I’ve resisted for a long time to go really public about my own experiences of surviving child sexual abuse. Not because of shame, guilt or unresolved issues, but more because I wanted to protect my nearest and dearest from these issues and how other people would react. It is very sad, that even today, being a VICTIM of abuse does make a difference on how people relate and react to you.

Well my kids are now more grown up and my wife, Yvonne knows all about the abuse and has been through my recovery with me. I discussed with my two teenage sons about going public and if they felt comfortable with me doing it.
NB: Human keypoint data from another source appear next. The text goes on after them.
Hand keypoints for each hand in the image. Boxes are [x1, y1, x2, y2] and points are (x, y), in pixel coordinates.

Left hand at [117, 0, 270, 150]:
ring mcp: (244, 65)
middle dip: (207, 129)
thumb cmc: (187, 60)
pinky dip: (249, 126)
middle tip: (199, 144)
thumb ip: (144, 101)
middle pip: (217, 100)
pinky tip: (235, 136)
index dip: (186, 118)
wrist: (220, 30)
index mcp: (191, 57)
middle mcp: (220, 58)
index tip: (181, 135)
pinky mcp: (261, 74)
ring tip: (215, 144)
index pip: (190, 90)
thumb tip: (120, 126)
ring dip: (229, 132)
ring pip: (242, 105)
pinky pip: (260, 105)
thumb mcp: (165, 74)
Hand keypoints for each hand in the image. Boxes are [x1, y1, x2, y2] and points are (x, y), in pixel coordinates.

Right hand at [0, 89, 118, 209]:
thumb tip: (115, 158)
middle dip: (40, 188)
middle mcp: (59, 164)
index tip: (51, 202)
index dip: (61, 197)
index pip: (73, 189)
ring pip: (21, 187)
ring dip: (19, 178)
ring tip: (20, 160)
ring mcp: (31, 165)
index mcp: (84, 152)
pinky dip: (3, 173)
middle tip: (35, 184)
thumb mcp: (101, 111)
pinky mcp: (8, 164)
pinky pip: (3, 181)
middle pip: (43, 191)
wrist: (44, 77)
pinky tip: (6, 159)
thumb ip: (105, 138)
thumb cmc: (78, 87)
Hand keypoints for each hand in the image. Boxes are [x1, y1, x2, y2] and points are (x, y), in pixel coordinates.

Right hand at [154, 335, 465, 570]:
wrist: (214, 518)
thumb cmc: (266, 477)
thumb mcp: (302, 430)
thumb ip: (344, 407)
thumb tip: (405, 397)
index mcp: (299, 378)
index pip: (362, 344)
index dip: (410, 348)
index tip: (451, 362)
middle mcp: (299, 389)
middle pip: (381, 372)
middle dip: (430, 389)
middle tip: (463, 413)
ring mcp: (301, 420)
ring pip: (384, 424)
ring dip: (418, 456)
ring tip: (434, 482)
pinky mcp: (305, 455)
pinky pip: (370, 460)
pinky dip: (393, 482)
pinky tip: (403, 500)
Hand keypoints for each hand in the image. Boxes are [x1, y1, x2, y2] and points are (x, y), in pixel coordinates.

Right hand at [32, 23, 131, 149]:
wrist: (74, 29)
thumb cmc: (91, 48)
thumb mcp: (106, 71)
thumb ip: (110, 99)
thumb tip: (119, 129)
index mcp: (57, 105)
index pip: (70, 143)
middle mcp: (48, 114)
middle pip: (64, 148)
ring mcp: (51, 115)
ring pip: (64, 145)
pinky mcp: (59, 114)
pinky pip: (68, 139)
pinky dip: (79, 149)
Independently of each other they both said; “If it can help other people you should do it”. I was so proud of them.

I do not want this blog to be me writing about how damaged I am or about how bad my abuse was. What I want to do is give people hope….and there is always hope, that with the right support and help, you can recover from the trauma of child abuse.

So the ¬£64,000 question (or $64,000 for any Americans out there!); what is recovery? When I use that term, I do not mean forgetting or necessarily forgiving, I do not mean never feeling sad or unhappy again. For me, recovery is reclaiming my life and taking back control and making the very best of what I have and accepting life “warts and all” (Oliver Cromwell).

Another reason for this blog is that there are simply not enough resources, stories or coverage on male abuse; I just hope I can help a little in addressing this issue. So for those who are interested, my next post will be the beginning of my story.

If this blog can help just one person, then it would have fulfilled it’s purpose.